Self-reference Vs. Self-reproduction
As an answer to the question "are there finite mathematical descriptions that are not effective" posed by Hilbert, Turing provided the halting function as being not effectively computable despite being finitely expressible. This he established by devising the mechanism of Turing Machine, an abstract machine that captured the logic of thought (see Ref 1). In similar lines, von Neumann tried to capture the logic of life through the mechanism of computation, one of his attempts resulting in cellular automata and the self-reproduction theories (see Ref 2).
The primary question is: Self-reference posed a limitation on the logic of thought - can self-reproduction place any such limitation on the logic of life?
Interesting point to be noted here is that researchers study both self-reference and self-reproduction as being applicable to both human-beings as well the machines (see: NASA's Advanced Automation for Space Missions). However, oftentimes it appears that only machines suffer from the self-reference problem while human-beings get along with it fine. Then what about self-reproduction?
In a strict object-oriented sense the term self-reproduction is paradoxical. There is nothing like an object producing "itself". Nevertheless the concept of self-reproduction, at least from the experience of human-beings throughout centuries, is quite clear enough to mean it as the production of similar entity as opposed to "same" entity. This is in contrast to the concept of self-reference, where an object strictly refers to the "same" entity and not a similar entity. Further, if one goes slightly deep in understanding these terms, it could even appear that the whole concept of self-reference is paradoxical too. Details are as below.
A self-reference essentially is a reference (or addressing) mechanism. For it to work, the basic requirement is that one should be able to specify addresses for individual objects. In doing so, any addressing mechanism one thus chooses to use must be able identify each and every object uniquely. One can use any indexing scheme for this purpose (such as those described at Sequence Indexing). And Turing as well Godel have used what is known as Godel numbering mechanism:
The numbering does not take the knowledge of the object into account while computing its number. That is, the consideration of whether or not an object knows its number is not taken into account while computing its number. This is because, if one has to take the objects' knowledge into account then,
Object would change its state from before the numbering to after the numbering (as the object has gained additional knowledge about its number) and thus is not the same object any more. In such scheme there exists no way of numbering the objects as each and every numbering keeps changing the objects' knowledge.
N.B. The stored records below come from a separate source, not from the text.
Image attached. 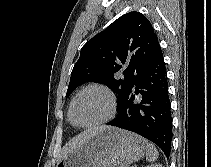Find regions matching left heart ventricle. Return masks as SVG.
I'll list each match as a JSON object with an SVG mask.
<instances>
[{
  "mask_svg": "<svg viewBox=\"0 0 211 167\" xmlns=\"http://www.w3.org/2000/svg\"><path fill=\"white\" fill-rule=\"evenodd\" d=\"M110 111L107 95L99 90H89L83 93L75 102L73 119L80 125L103 119Z\"/></svg>",
  "mask_w": 211,
  "mask_h": 167,
  "instance_id": "b2bd125f",
  "label": "left heart ventricle"
}]
</instances>
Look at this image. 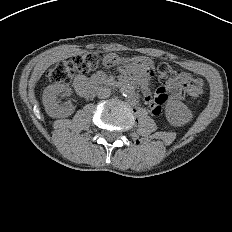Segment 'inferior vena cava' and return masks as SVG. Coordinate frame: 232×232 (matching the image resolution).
I'll return each instance as SVG.
<instances>
[{
  "instance_id": "inferior-vena-cava-1",
  "label": "inferior vena cava",
  "mask_w": 232,
  "mask_h": 232,
  "mask_svg": "<svg viewBox=\"0 0 232 232\" xmlns=\"http://www.w3.org/2000/svg\"><path fill=\"white\" fill-rule=\"evenodd\" d=\"M98 98L105 99L110 96L111 90L108 87L100 86L96 90Z\"/></svg>"
}]
</instances>
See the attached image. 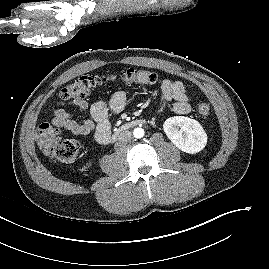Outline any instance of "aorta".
<instances>
[{"mask_svg": "<svg viewBox=\"0 0 269 269\" xmlns=\"http://www.w3.org/2000/svg\"><path fill=\"white\" fill-rule=\"evenodd\" d=\"M133 135L135 138H142L144 136V129L138 127L133 130Z\"/></svg>", "mask_w": 269, "mask_h": 269, "instance_id": "aorta-1", "label": "aorta"}]
</instances>
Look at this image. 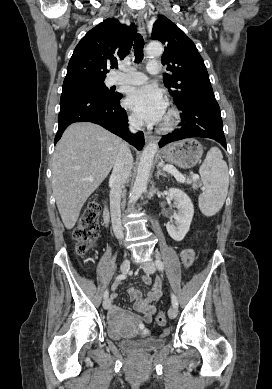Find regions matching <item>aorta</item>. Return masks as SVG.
<instances>
[{
  "label": "aorta",
  "instance_id": "1",
  "mask_svg": "<svg viewBox=\"0 0 272 389\" xmlns=\"http://www.w3.org/2000/svg\"><path fill=\"white\" fill-rule=\"evenodd\" d=\"M145 52L150 57H158L163 53L162 44L151 42L146 46ZM158 149L157 142H151L143 149L137 168V175L130 193V202L137 201L147 188L150 170Z\"/></svg>",
  "mask_w": 272,
  "mask_h": 389
}]
</instances>
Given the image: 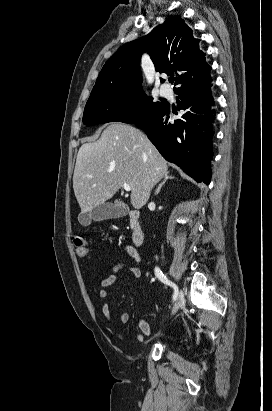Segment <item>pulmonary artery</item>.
I'll list each match as a JSON object with an SVG mask.
<instances>
[{"label":"pulmonary artery","instance_id":"obj_1","mask_svg":"<svg viewBox=\"0 0 272 411\" xmlns=\"http://www.w3.org/2000/svg\"><path fill=\"white\" fill-rule=\"evenodd\" d=\"M160 92L165 97H169L172 94V90L168 85H162L160 88Z\"/></svg>","mask_w":272,"mask_h":411}]
</instances>
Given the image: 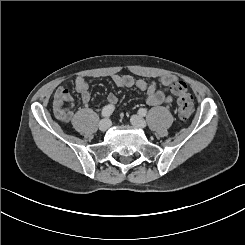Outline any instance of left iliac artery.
Returning a JSON list of instances; mask_svg holds the SVG:
<instances>
[{"label":"left iliac artery","instance_id":"1","mask_svg":"<svg viewBox=\"0 0 245 245\" xmlns=\"http://www.w3.org/2000/svg\"><path fill=\"white\" fill-rule=\"evenodd\" d=\"M138 113H139L141 116H145V115L147 114V110L144 109V108H140V109L138 110Z\"/></svg>","mask_w":245,"mask_h":245}]
</instances>
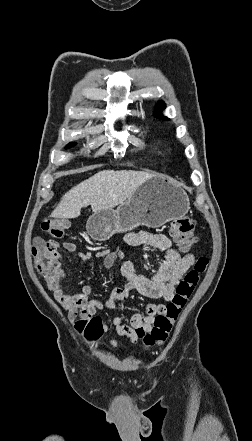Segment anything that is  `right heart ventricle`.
Here are the masks:
<instances>
[{
  "instance_id": "1",
  "label": "right heart ventricle",
  "mask_w": 252,
  "mask_h": 441,
  "mask_svg": "<svg viewBox=\"0 0 252 441\" xmlns=\"http://www.w3.org/2000/svg\"><path fill=\"white\" fill-rule=\"evenodd\" d=\"M157 154H161V150L159 148H155Z\"/></svg>"
}]
</instances>
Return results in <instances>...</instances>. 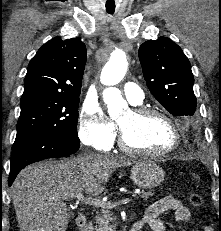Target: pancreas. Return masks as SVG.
Returning a JSON list of instances; mask_svg holds the SVG:
<instances>
[{"label": "pancreas", "instance_id": "cf45deb5", "mask_svg": "<svg viewBox=\"0 0 221 231\" xmlns=\"http://www.w3.org/2000/svg\"><path fill=\"white\" fill-rule=\"evenodd\" d=\"M140 196L144 200H147L150 196H152V193L141 191ZM95 220V231H116V225L111 224L114 221V217L113 214L110 213L109 208L103 207L100 212H97Z\"/></svg>", "mask_w": 221, "mask_h": 231}]
</instances>
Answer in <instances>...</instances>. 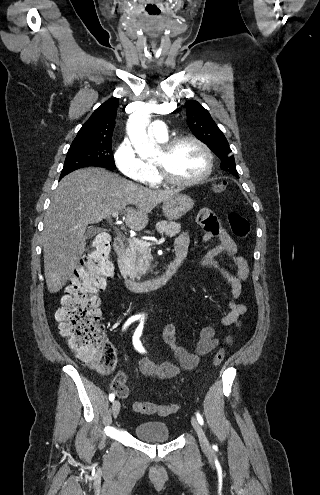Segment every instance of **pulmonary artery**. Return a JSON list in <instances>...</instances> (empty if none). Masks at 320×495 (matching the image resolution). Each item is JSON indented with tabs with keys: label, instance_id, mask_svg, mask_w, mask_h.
Wrapping results in <instances>:
<instances>
[{
	"label": "pulmonary artery",
	"instance_id": "pulmonary-artery-1",
	"mask_svg": "<svg viewBox=\"0 0 320 495\" xmlns=\"http://www.w3.org/2000/svg\"><path fill=\"white\" fill-rule=\"evenodd\" d=\"M148 134L159 141H165L168 138L166 124L161 120H156L148 127Z\"/></svg>",
	"mask_w": 320,
	"mask_h": 495
}]
</instances>
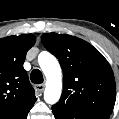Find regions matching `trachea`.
I'll return each mask as SVG.
<instances>
[{
	"label": "trachea",
	"mask_w": 119,
	"mask_h": 119,
	"mask_svg": "<svg viewBox=\"0 0 119 119\" xmlns=\"http://www.w3.org/2000/svg\"><path fill=\"white\" fill-rule=\"evenodd\" d=\"M30 79L34 84L43 83V75L39 69H34L31 72Z\"/></svg>",
	"instance_id": "obj_1"
}]
</instances>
On the other hand, if object does not change the state, then there is no way the object would know the number (or the address) it was given in the process of numbering and thus can never tell if any given number is its own or not. Thus in that case there should exist an external entity that once given an object can return its number and vice-versa. However, there are two things to be considered in this scheme. How would the external entity actually supply the object once given the id? Would it make an exact replica and supply it or would it supply the actual object itself? When an object tries to retrieve the object referred by its own number (as self-reference),
If external entity returns a replica, then it is no more self-reference. (Working on a replica is not the same as working on the object.)
If external entity returns the object itself, then how can the object get "itself"? (once the external entity grabs the object based on its number, then there would be no one to give it to (as the object is already being held by the external entity), and once the external entity relieves the object it is holding then there would nothing to give to the object (as the external entity holds nothing).
The other possibility is where every object is modified to include the procedures of computing the numbers from the objects and vice-versa in them and make the objects use those procedures whenever they needed to compute their own number from their own state or get any other object from any given number. Thus, each object is portrayed as having two parts, one containing all of its state information that never changes or gets affected by the second part, which contains the procedures to operate on the contents of the first part. This is strikingly similar to what today's computing programs have in them - the data and executable portions, and even what the human-beings have with them - body and mind.
Could it be that the concept of self-reference vs. self-replication finally boils down to the mind-body problem?